#### Source material ####

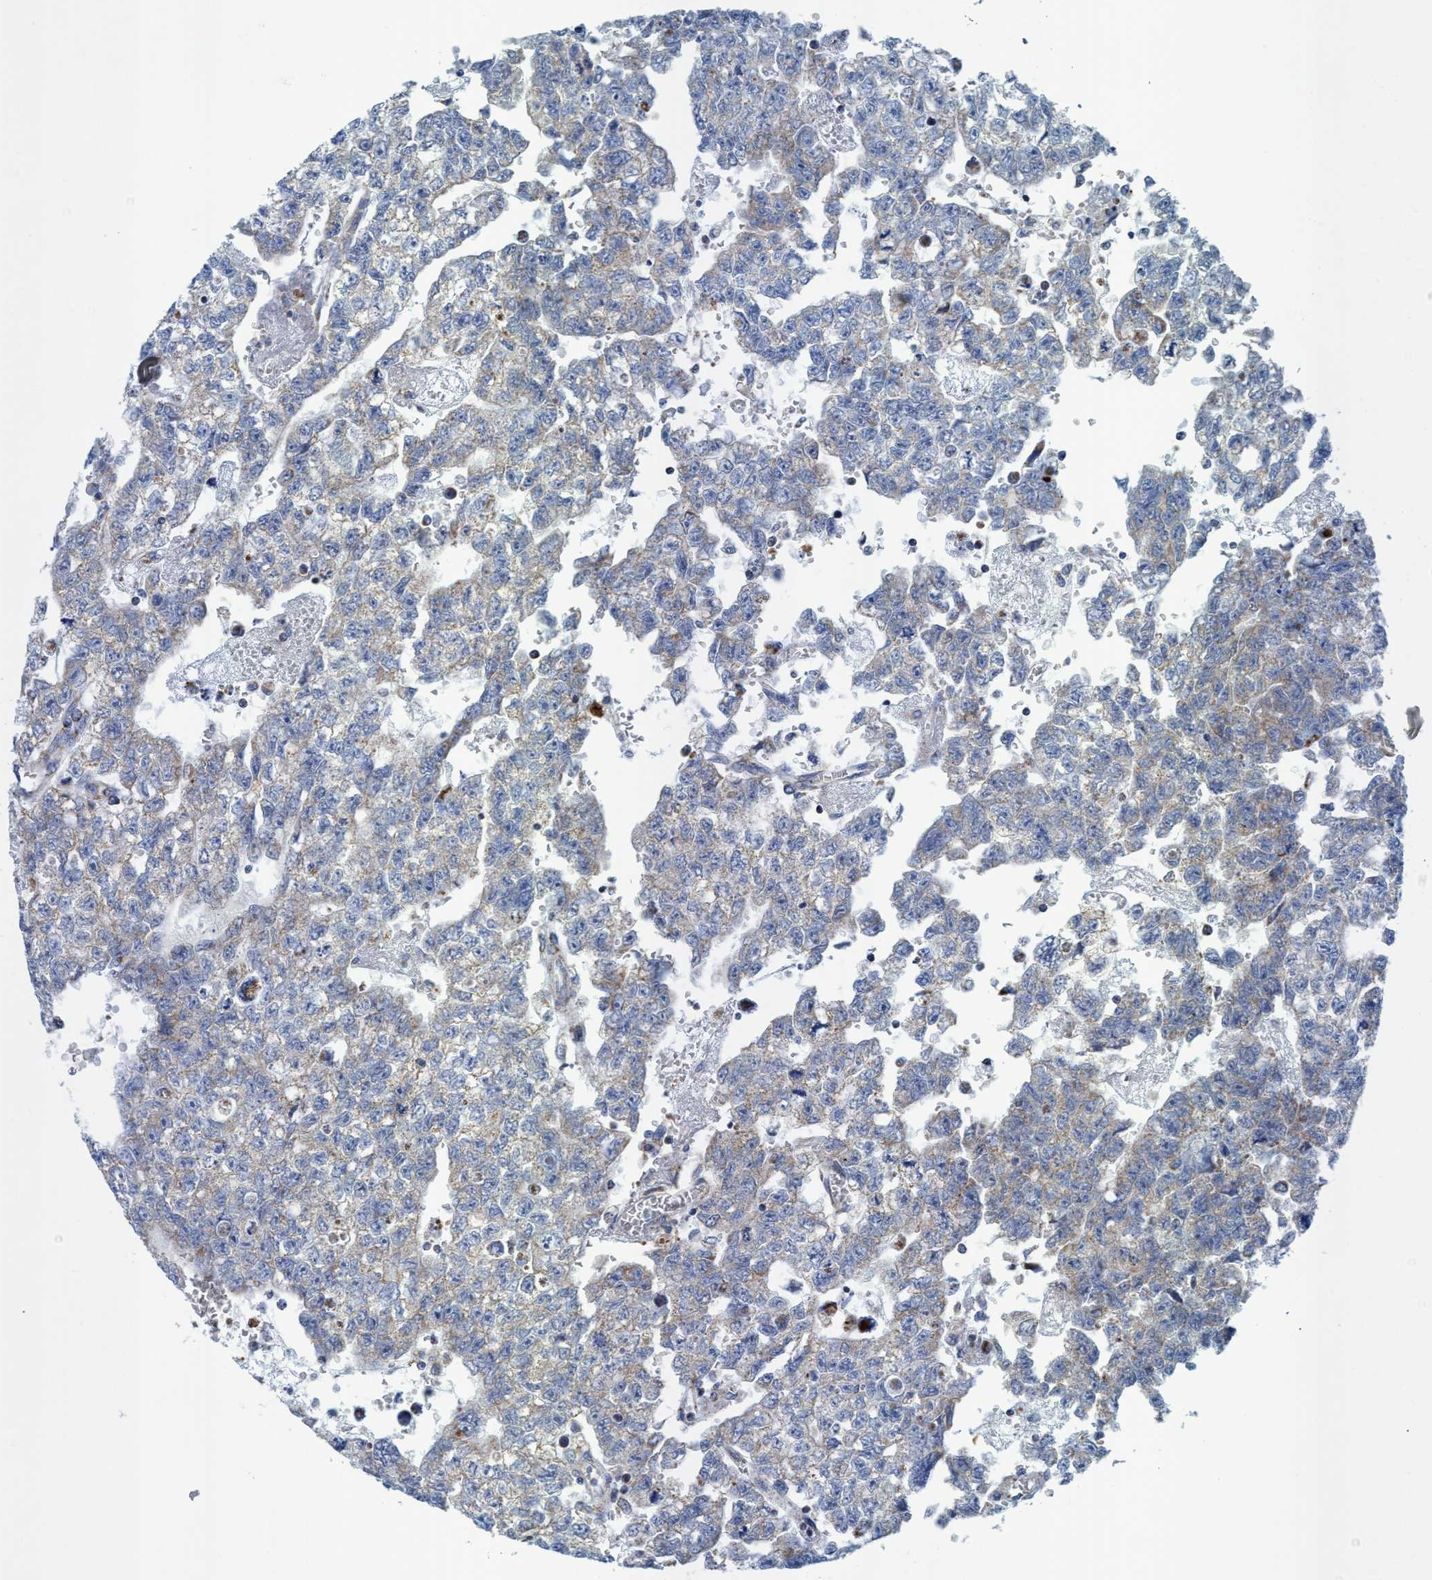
{"staining": {"intensity": "weak", "quantity": "<25%", "location": "cytoplasmic/membranous"}, "tissue": "testis cancer", "cell_type": "Tumor cells", "image_type": "cancer", "snomed": [{"axis": "morphology", "description": "Seminoma, NOS"}, {"axis": "morphology", "description": "Carcinoma, Embryonal, NOS"}, {"axis": "topography", "description": "Testis"}], "caption": "Seminoma (testis) stained for a protein using immunohistochemistry exhibits no staining tumor cells.", "gene": "GGA3", "patient": {"sex": "male", "age": 38}}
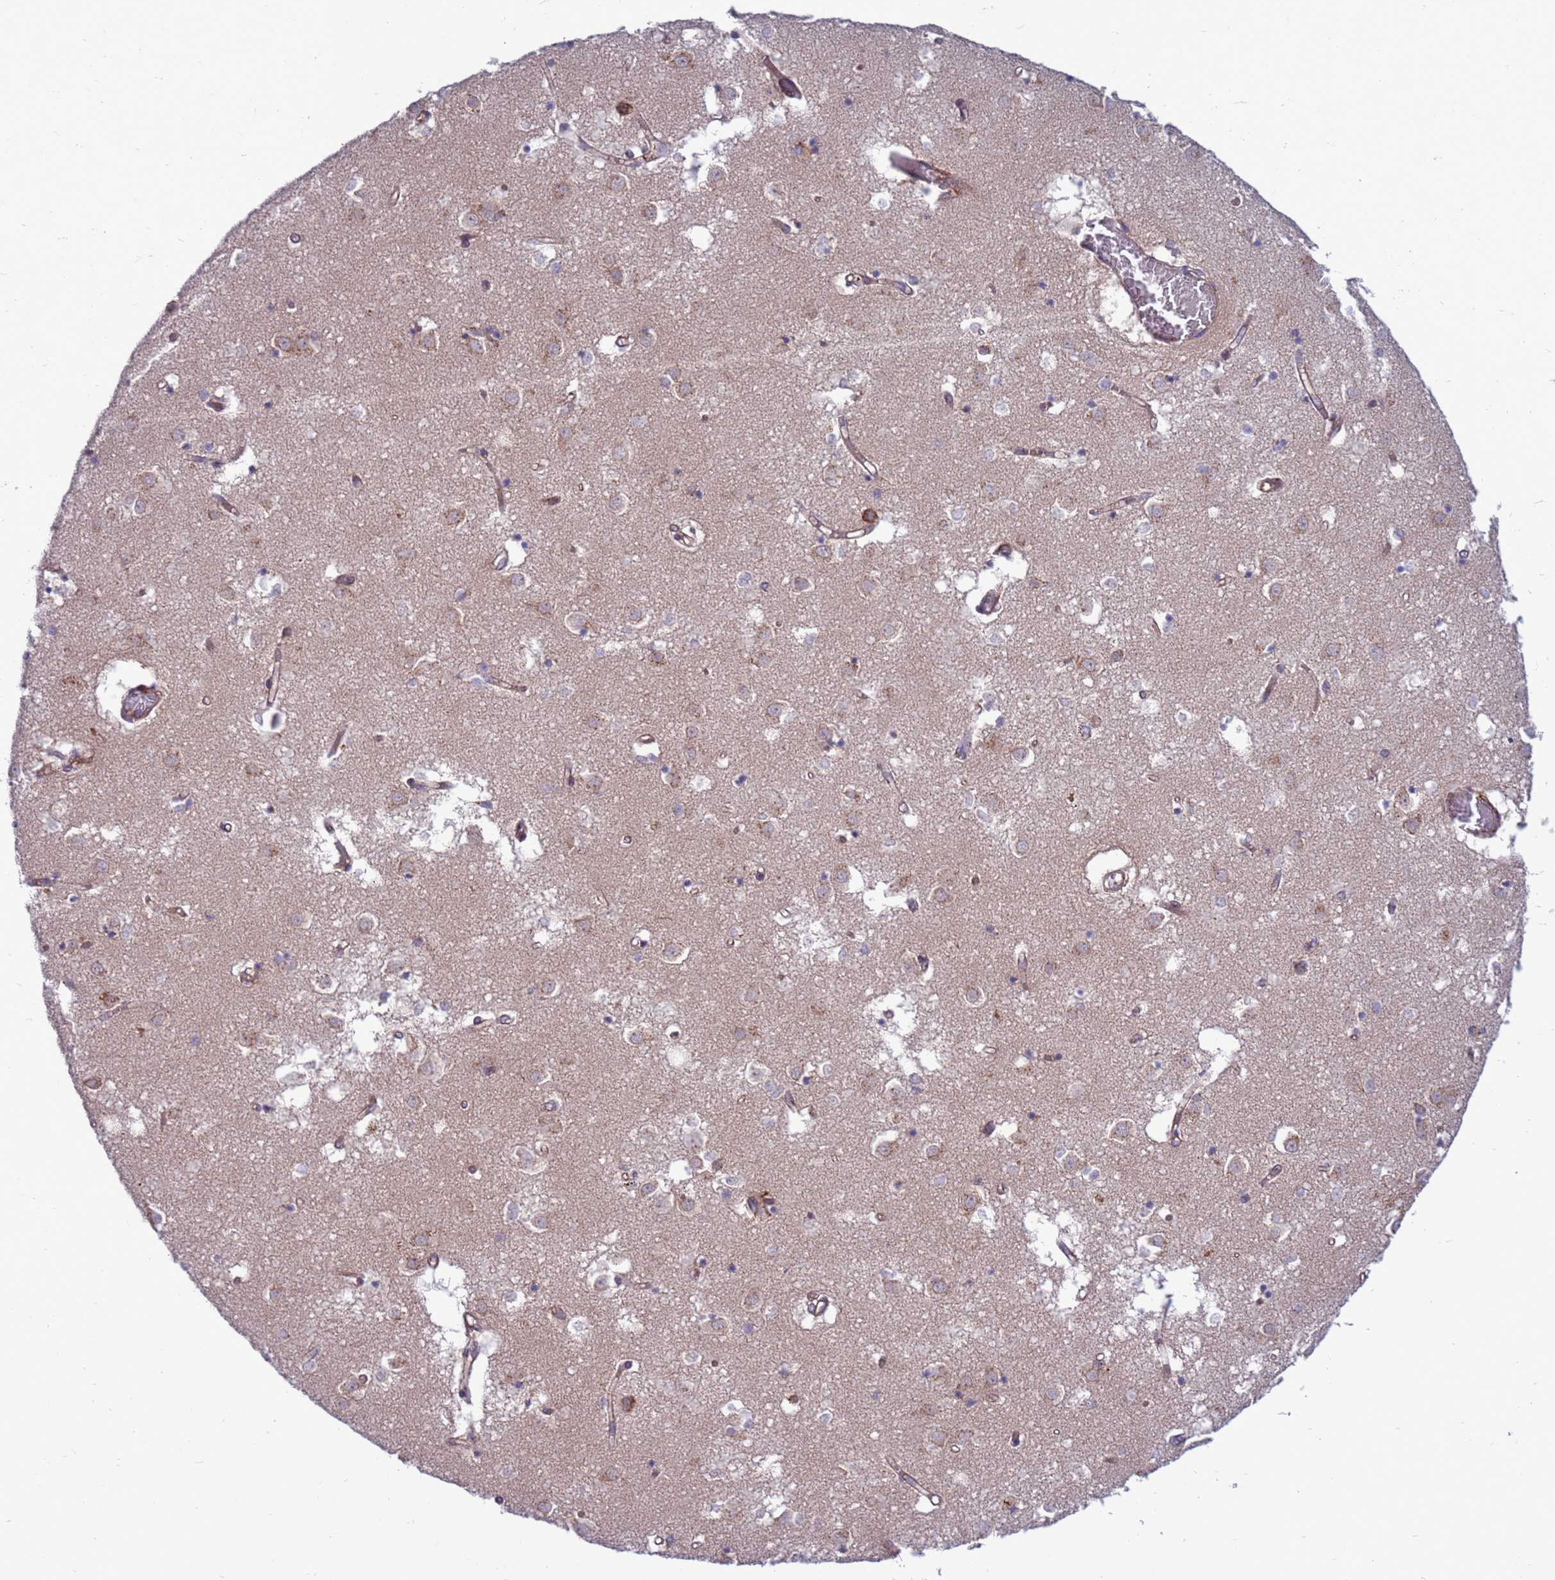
{"staining": {"intensity": "moderate", "quantity": "<25%", "location": "cytoplasmic/membranous"}, "tissue": "caudate", "cell_type": "Glial cells", "image_type": "normal", "snomed": [{"axis": "morphology", "description": "Normal tissue, NOS"}, {"axis": "topography", "description": "Lateral ventricle wall"}], "caption": "Immunohistochemistry histopathology image of benign human caudate stained for a protein (brown), which displays low levels of moderate cytoplasmic/membranous staining in approximately <25% of glial cells.", "gene": "ZC3HAV1", "patient": {"sex": "male", "age": 70}}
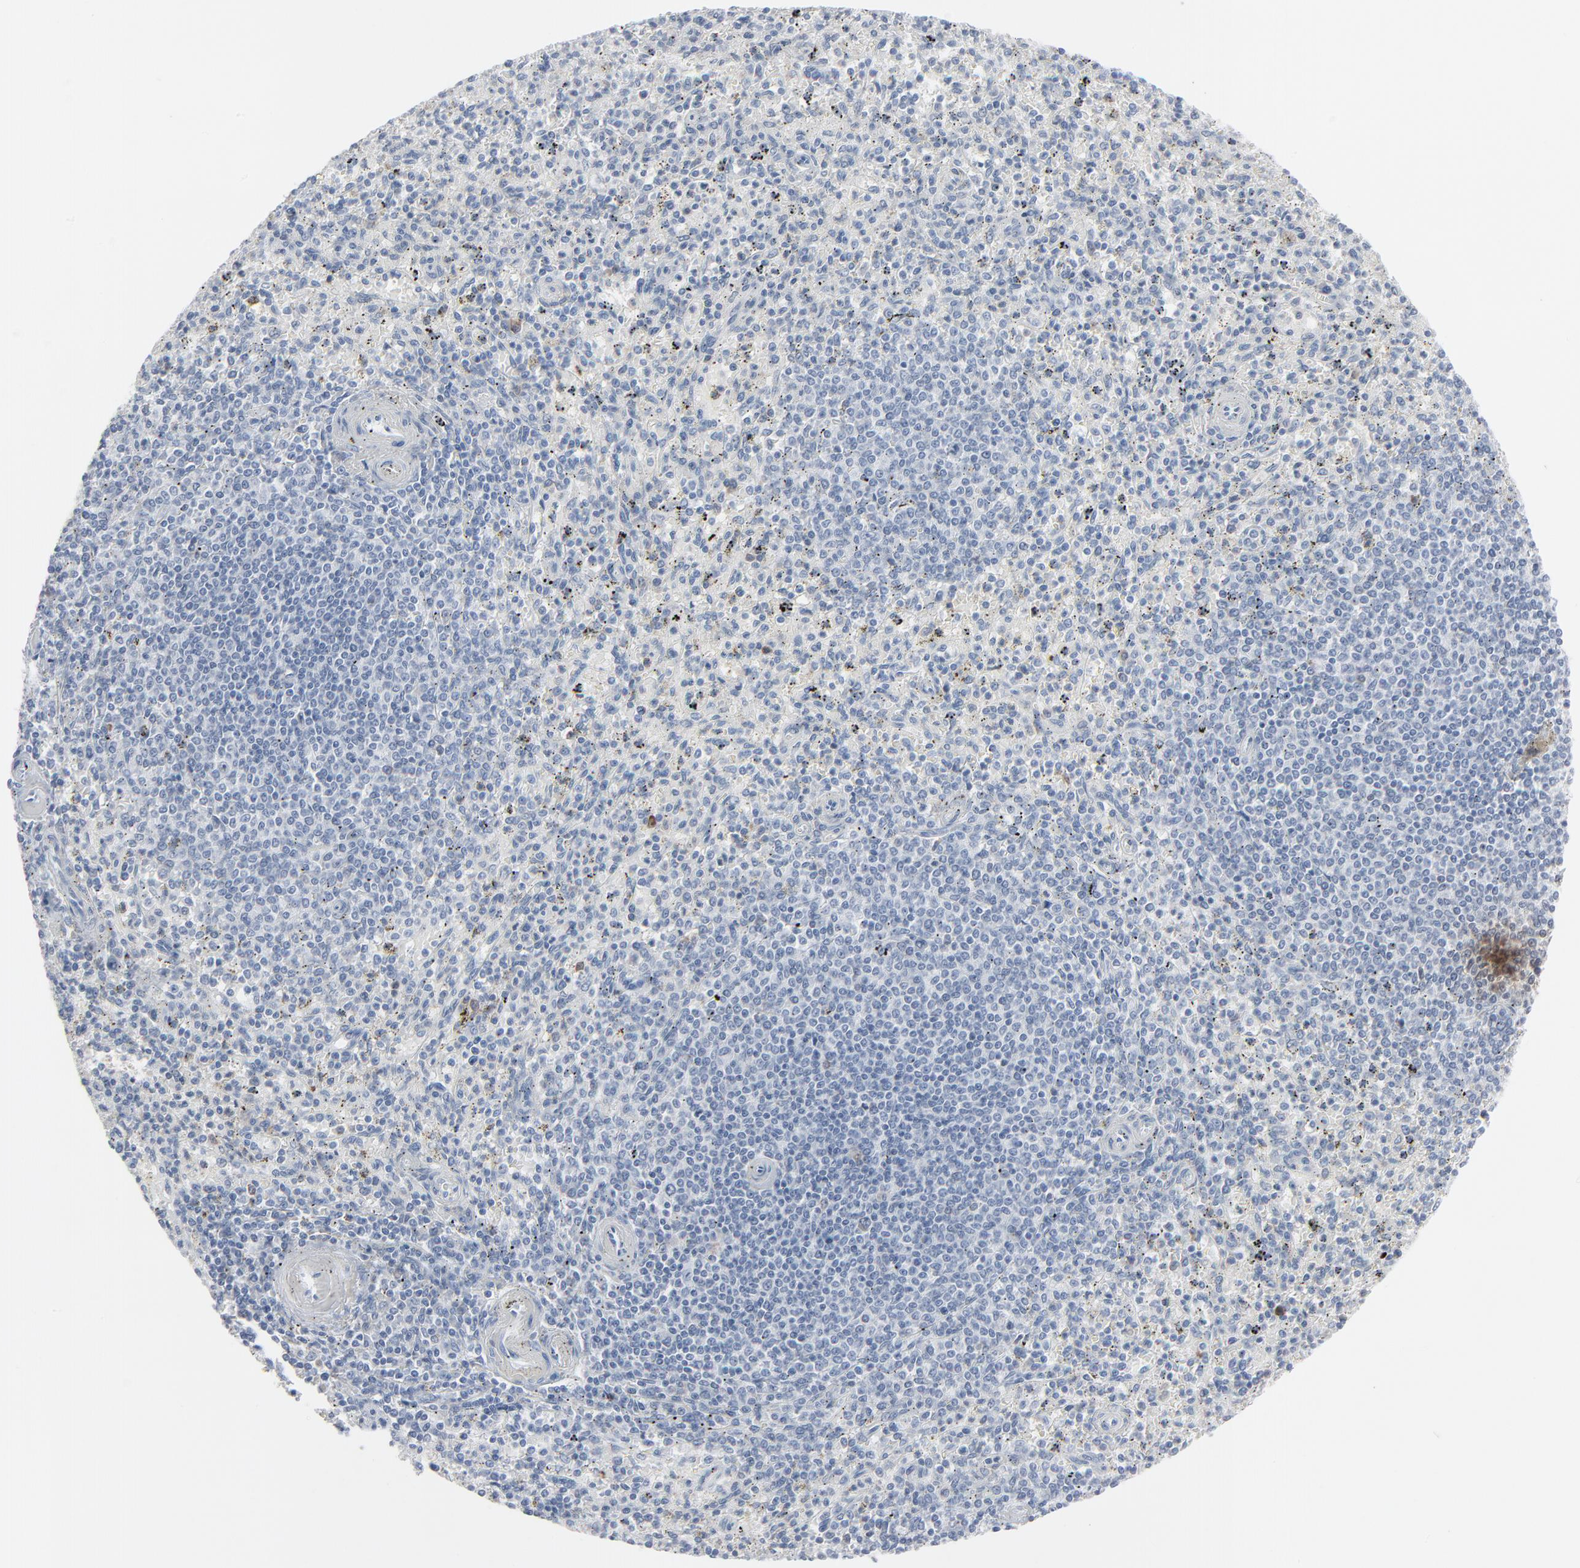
{"staining": {"intensity": "negative", "quantity": "none", "location": "none"}, "tissue": "spleen", "cell_type": "Cells in red pulp", "image_type": "normal", "snomed": [{"axis": "morphology", "description": "Normal tissue, NOS"}, {"axis": "topography", "description": "Spleen"}], "caption": "Immunohistochemical staining of benign spleen displays no significant positivity in cells in red pulp. (IHC, brightfield microscopy, high magnification).", "gene": "PHGDH", "patient": {"sex": "male", "age": 72}}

####

→ Exercise goal
Every line above with the string "cytoplasmic" in it should be copied into the answer.

→ Solution below
{"staining": {"intensity": "weak", "quantity": "<25%", "location": "cytoplasmic/membranous"}, "tissue": "testis cancer", "cell_type": "Tumor cells", "image_type": "cancer", "snomed": [{"axis": "morphology", "description": "Seminoma, NOS"}, {"axis": "morphology", "description": "Carcinoma, Embryonal, NOS"}, {"axis": "topography", "description": "Testis"}], "caption": "Seminoma (testis) stained for a protein using immunohistochemistry exhibits no staining tumor cells.", "gene": "GGA3", "patient": {"sex": "male", "age": 38}}
{"staining": {"intensity": "moderate", "quantity": "<25%", "location": "cytoplasmic/membranous"}, "tissue": "caudate", "cell_type": "Glial cells", "image_type": "normal", "snomed": [{"axis": "morphology", "description": "Normal tissue, NOS"}, {"axis": "topography", "description": "Lateral ventricle wall"}], "caption": "Immunohistochemistry histopathology image of benign human caudate stained for a protein (brown), which displays low levels of moderate cytoplasmic/membranous staining in approximately <25% of glial cells.", "gene": "ZC3HAV1", "patient": {"sex": "male", "age": 70}}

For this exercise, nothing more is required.